Schneider arrives in Winnipeg

KIRK PENTON, QMI AGENCY

, Last Updated: 6:27 PM ET

Considering he's been playing pro hockey for 22 years, it takes an awful lot to shock Mathieu Schneider.

He was pleasantly surprised, however, when he arrived in Winnipeg on Sunday night.

“I had no idea,” the 40-year-old said with a laugh. “I thought we were playing in the old arena. I was pretty happy to see the new arena, to tell you the truth.”

That new arena is MTS Centre, where the veteran defenceman of 1,281 NHL games will ply his trade for the foreseeable future with the AHL’s Manitoba Moose. The parent Vancouver Canucks waived Schneider last week after he and the coaching staff had a falling out over playing time, and he got assigned to the farm on Sunday.

Schneider will continue to earn the $1.55 million salary he agreed to in August, and, according to the Vancouver Sun, he is owed a $250,000 bonus on Jan. 15.

The New York City native said he didn’t think twice about coming to the Moose, and it wasn’t because of the money.

“I just want to get out there and play,” Schneider said. “I’ve been off for a couple weeks now, and I just want to have some fun. Get out there and play the game I love.”

Schneider, looking relaxed and holding a steaming cup of coffee in his hand, met with a large local media gathering yesterday morning before taking part in team-building exercises with his new teammates.

The two-time U.S. Olympian was quick with a laugh and joked that it was nice to no longer be the oldest guy on his team. That was a good-natured jab at Moose captain Mike Keane, who in 1993 won a Stanley Cup with Schneider when they were with the Montreal Canadiens.

Even though Schneider left the Canucks under auspicious circumstances, Moose head coach Scott Arniel is not worried about Schneider’s attitude around the young players in the dressing room.

“Matt’s a pretty classy guy, and I talked to him briefly about it,” Arniel said. “To me, it’s not my concern. I don’t know what was said, all of what was said. Some of it may be accurate, (some of it) may not be accurate.

“I’m more concerned about what he does here and how he carries himself. We talked about being a leader, being a veteran guy, fitting in with this group.”

Expect Schneider to be in the lineup on Friday night when the Moose host the Hershey Bears in a rematch of last year’s Calder Cup final. It’s their first meeting since Hershey won the championship in Game 6 at MTS Centre last June.

Schneider said the Vancouver matter was “personal” and that he and GM Mike Gillis, who happens to be his former agent, handled the situation “between themselves.”

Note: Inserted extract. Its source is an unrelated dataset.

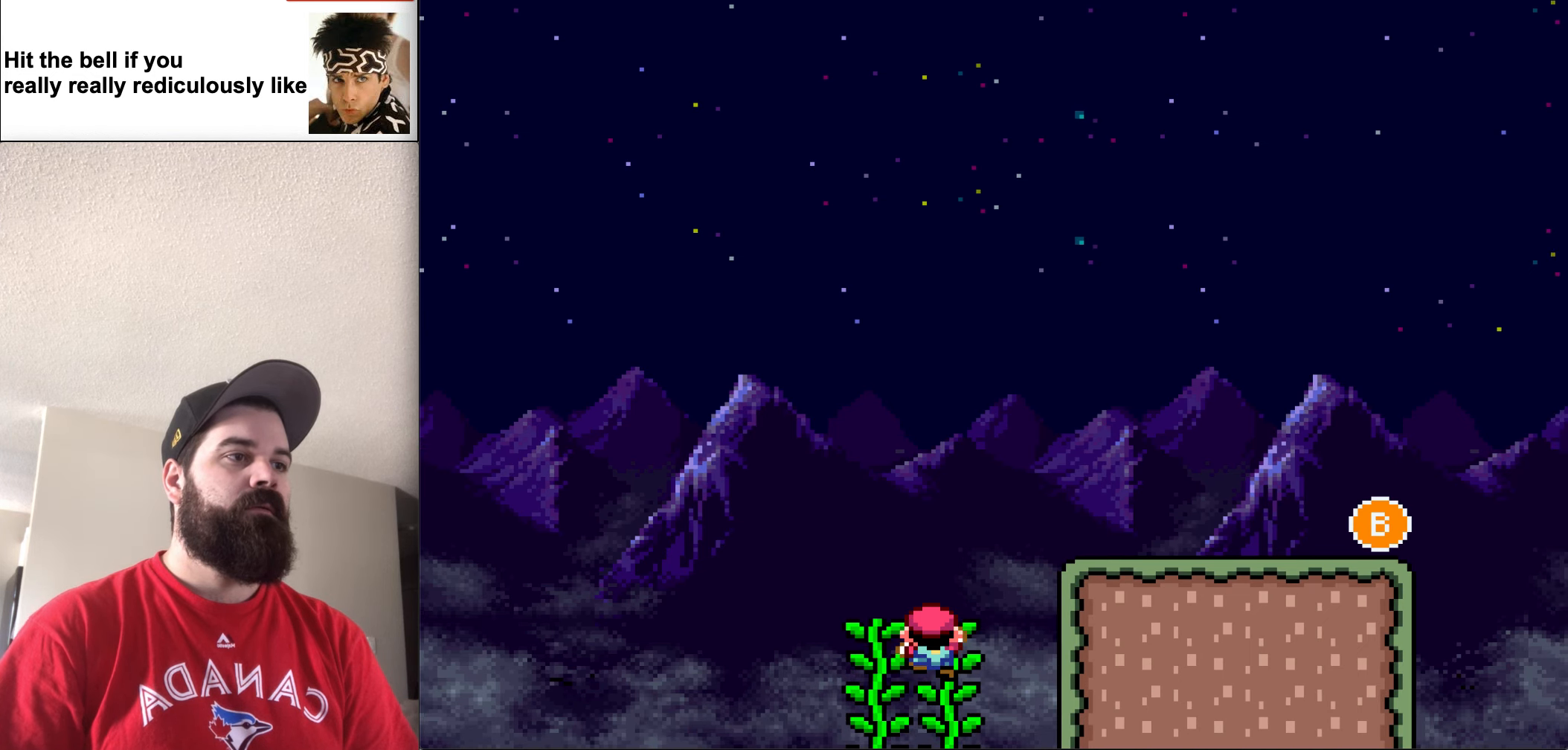
{"buttons": ["Y", "DPAD_RIGHT"], "events": [[234, "DPAD_RIGHT", "down"], [300, "B", "down"], [500, "B", "up"]]}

“There’s really not a whole lot to talk about,” Schneider said. “I just told him I wanted to play hockey.

“… As long as I’m here there’s young guys I think I can help and make better. It’s just all about being a good leader, being a good guy in the dressing room, and that’s all I’ve ever tried to do my whole career.”

The Canucks didn’t care if Schneider came to the Moose or not, as they are essentially done with him. Arniel, after consulting with Manitoba GM Craig Heisinger, figured it wouldn’t hurt to bring him in, even though the team now has six veteran-classified players but can dress only five due to league bylaws.

“To have the opportunity to gain a player of that stature, with a pedigree that he’s had, certainly makes our hockey club a lot better,” Arniel said.

The coach noted that Schneider is still a bargaining chip for the Canucks and that he could even return to the parent club if injuries decimate its blue-line.

“They may have to kiss and make up and move back that way,” Arniel said. “As long as he’s here, we’re going to try to milk it as much as possible.”